Code

What does it do?

The Preprocessor – Code connector is designed to intelligently parse and tokenize source code files, breaking them down into meaningful components such as functions, classes, and comments. This enables deeper semantic analysis, classification, embedding, or search by preparing code for downstream AI and data processing tasks. The node segments code into logical chunks by detecting syntax boundaries and respecting language-specific structures.

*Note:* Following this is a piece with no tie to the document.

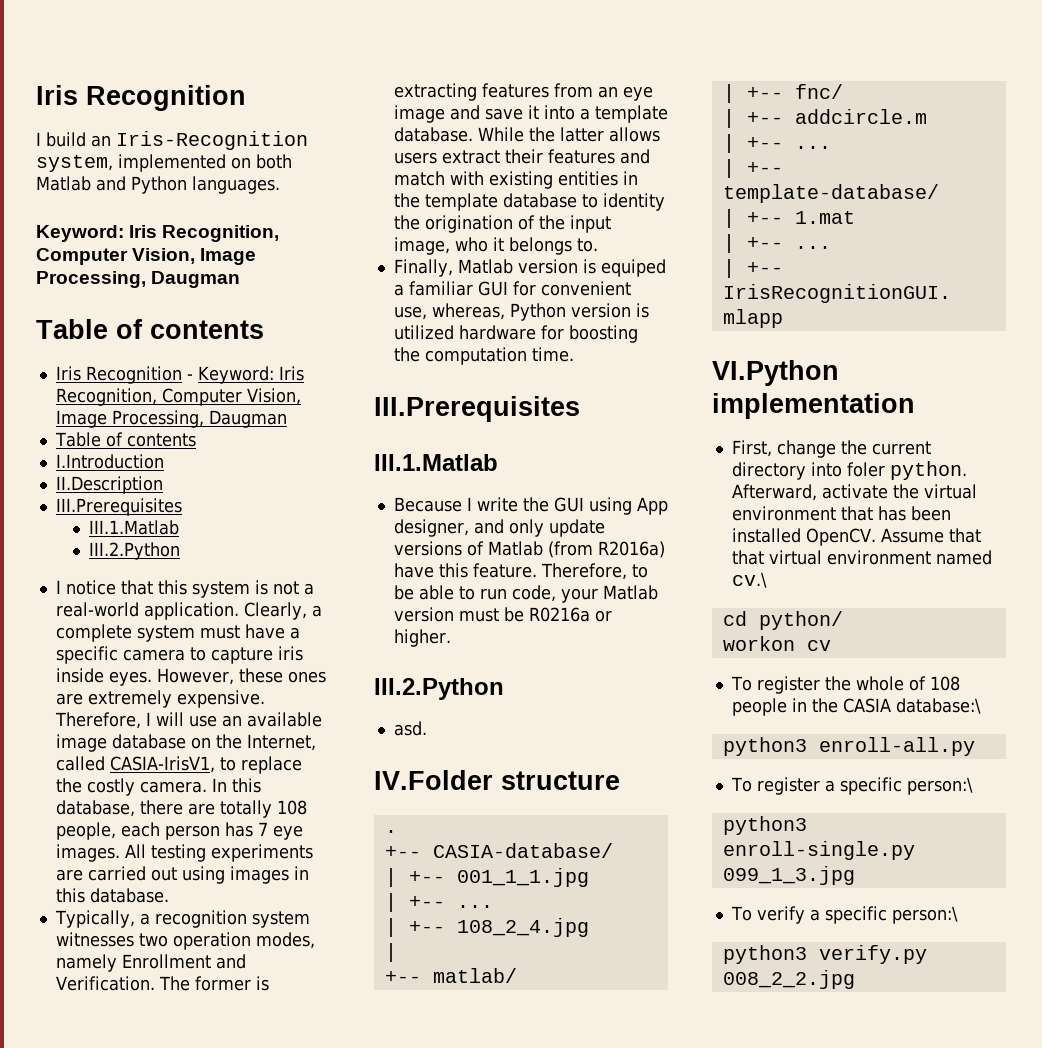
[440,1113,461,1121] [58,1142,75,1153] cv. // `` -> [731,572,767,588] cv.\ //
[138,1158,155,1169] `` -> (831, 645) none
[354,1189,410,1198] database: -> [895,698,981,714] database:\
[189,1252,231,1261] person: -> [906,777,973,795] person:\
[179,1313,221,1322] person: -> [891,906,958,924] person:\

With the Preprocessor – Code connector, you can:

Automatically split code into logical chunks for analysis or embedding
Extract structural elements (functions, classes, comments) from source files
Prepare code for advanced AI workflows, such as search, summarization, or classification
Support multiple programming languages with automatic or manual language selection
Apply code normalization and formatting for consistent processing
Remove or preserve comments and docstrings based on your needs

Inputs and Outputs

Inputs

Text – Receives plain code or code-formatted text (raw content to be split and transformed)
Documents – Document objects containing code to be preprocessed

Outputs

Text – Preprocessed code content
Documents – Emits structured chunks of code as processed document segments (optimized for downstream components such as vector embeddings or LLMs)

Configuration Fields

Basic Configuration

Field	Description	Default	Options/Example	Notes
Language (Code Splitter Profile)	Programming language to use for parsing	Auto	auto, c, cpp, python, javascript, typescript	Automatically detect or specify manually
Maximum String Length	Maximum length (in characters) for each code chunk	–	`512`	Controls chunk size for downstream tasks

Code Normalization Options

Field	Description	Default	Notes
Remove Comments	Remove code comments	True	Can be configured to preserve docstrings
Format Code	Apply code formatting	True	Language-specific formatting rules
Remove Whitespace	Normalize whitespace	True	Preserves indentation structure
Normalize Identifiers	Standardize variable/function names	False	Useful for code comparison

Advanced Settings

Field	Description	Default	Notes
Preserve Docstrings	Keep documentation strings	True	Only applies when Remove Comments is True
Extract Functions	Extract function definitions	False	Creates separate outputs for each function
Extract Classes	Extract class definitions	False	Creates separate outputs for each class
Custom Patterns	Apply custom regex patterns	None	For specialized code cleaning

How do I use it?

To use the Preprocessor – Code connector in your workflow:

Add the Preprocessor – Code Connector
- Insert the Preprocessor – Code node into your pipeline where you want to process source code files
Connect Input
- Connect the input lane (text or documents) to the source of your code
- This could be a file dropper, file system, document parser, or any code source
Configure Parameters
- In the attributes editor, customize how code is processed
- Set the programming language (or use “Auto” for automatic detection)
- Configure maximum string length for chunk size control
- Adjust normalization options based on your needs
Connect Output
- The connector outputs structured code segments (as documents)
- Send these to downstream nodes for embedding, search, or further analysis

Example Use Cases

Prepare code for semantic search by splitting large files into manageable, meaningful chunks
Enable code summarization or documentation generation by extracting functions and classes
Feed code into embedding models for similarity search or clustering
Automate code review or analysis by breaking down files for AI-powered inspection
Process code repositories for knowledge base creation
Normalize code across different projects for comparison and analysis

Best Practices

Code Preparation

Specify the programming language explicitly for best results
Consider preserving docstrings for documentation-heavy code
Use function extraction for analyzing specific code components
Normalize identifiers when comparing code functionality across different implementations

Performance Considerations

Code formatting can be resource-intensive for large files
Processing very large codebases may require batch processing
Consider memory usage when processing large volumes of code

Troubleshooting

Processing Problems

Incorrect language detection – Specify language explicitly instead of using Auto
Important comments lost – Enable preserveDocstrings option
Code structure altered – Disable formatting if precise structure preservation is needed

Performance Issues

Slow processing – Disable resource-intensive options like formatting for large codebases
Memory errors – Process code in smaller batches

Summary Table of Parameters

Parameter	Description	Effect/Usage
Language	Programming language to use for parsing (auto, c, cpp, etc.)	Determines parsing rules and syntax
Maximum String Length	Max length (in characters) for each code chunk	Controls chunk size for downstream tasks
Remove Comments	Strip comments from code	Cleans code for analysis while optionally preserving docstrings
Format Code	Apply language-specific formatting	Standardizes code appearance and structure
Extract Functions/Classes	Separate functions and classes into individual outputs	Enables component-level analysis and processing

In summary:

The Preprocessor – Code connector prepares your source code for advanced AI workflows by parsing, chunking, and structuring it for downstream analysis, embedding, or search. It provides comprehensive code normalization and extraction capabilities to optimize code processing for machine learning and AI applications.